[Saved data entries]
====

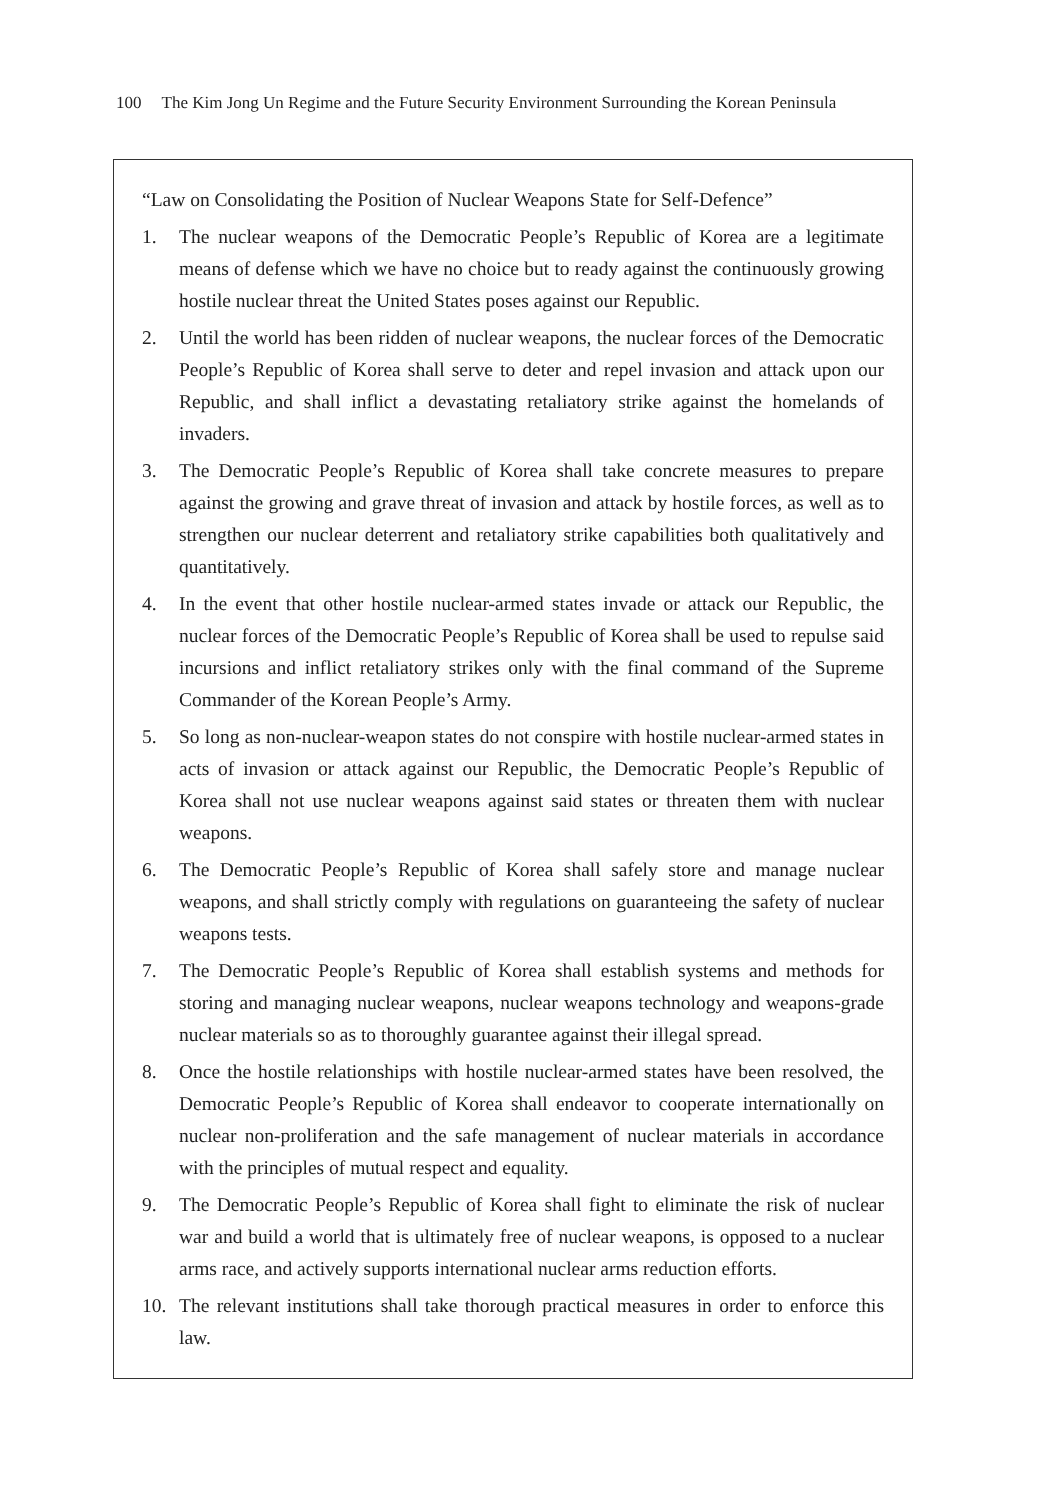100 The Kim Jong Un Regime and the Future Security Environment Surrounding the Korean Peninsula
“Law on Consolidating the Position of Nuclear Weapons State for Self-Defence”
1. The nuclear weapons of the Democratic People’s Republic of Korea are a legitimate means of defense which we have no choice but to ready against the continuously growing hostile nuclear threat the United States poses against our Republic.
2. Until the world has been ridden of nuclear weapons, the nuclear forces of the Democratic People’s Republic of Korea shall serve to deter and repel invasion and attack upon our Republic, and shall inflict a devastating retaliatory strike against the homelands of invaders.
3. The Democratic People’s Republic of Korea shall take concrete measures to prepare against the growing and grave threat of invasion and attack by hostile forces, as well as to strengthen our nuclear deterrent and retaliatory strike capabilities both qualitatively and quantitatively.
4. In the event that other hostile nuclear-armed states invade or attack our Republic, the nuclear forces of the Democratic People’s Republic of Korea shall be used to repulse said incursions and inflict retaliatory strikes only with the final command of the Supreme Commander of the Korean People’s Army.
5. So long as non-nuclear-weapon states do not conspire with hostile nuclear-armed states in acts of invasion or attack against our Republic, the Democratic People’s Republic of Korea shall not use nuclear weapons against said states or threaten them with nuclear weapons.
6. The Democratic People’s Republic of Korea shall safely store and manage nuclear weapons, and shall strictly comply with regulations on guaranteeing the safety of nuclear weapons tests.
7. The Democratic People’s Republic of Korea shall establish systems and methods for storing and managing nuclear weapons, nuclear weapons technology and weapons-grade nuclear materials so as to thoroughly guarantee against their illegal spread.
8. Once the hostile relationships with hostile nuclear-armed states have been resolved, the Democratic People’s Republic of Korea shall endeavor to cooperate internationally on nuclear non-proliferation and the safe management of nuclear materials in accordance with the principles of mutual respect and equality.
9. The Democratic People’s Republic of Korea shall fight to eliminate the risk of nuclear war and build a world that is ultimately free of nuclear weapons, is opposed to a nuclear arms race, and actively supports international nuclear arms reduction efforts.
10. The relevant institutions shall take thorough practical measures in order to enforce this law.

====

* **PROBLEM TO SOLVE**:
Each line in the records above that contains the word "materials" must be copied.

* **EXERCISE OUTPUT**:
7. The Democratic People’s Republic of Korea shall establish systems and methods for storing and managing nuclear weapons, nuclear weapons technology and weapons-grade nuclear materials so as to thoroughly guarantee against their illegal spread.
8. Once the hostile relationships with hostile nuclear-armed states have been resolved, the Democratic People’s Republic of Korea shall endeavor to cooperate internationally on nuclear non-proliferation and the safe management of nuclear materials in accordance with the principles of mutual respect and equality.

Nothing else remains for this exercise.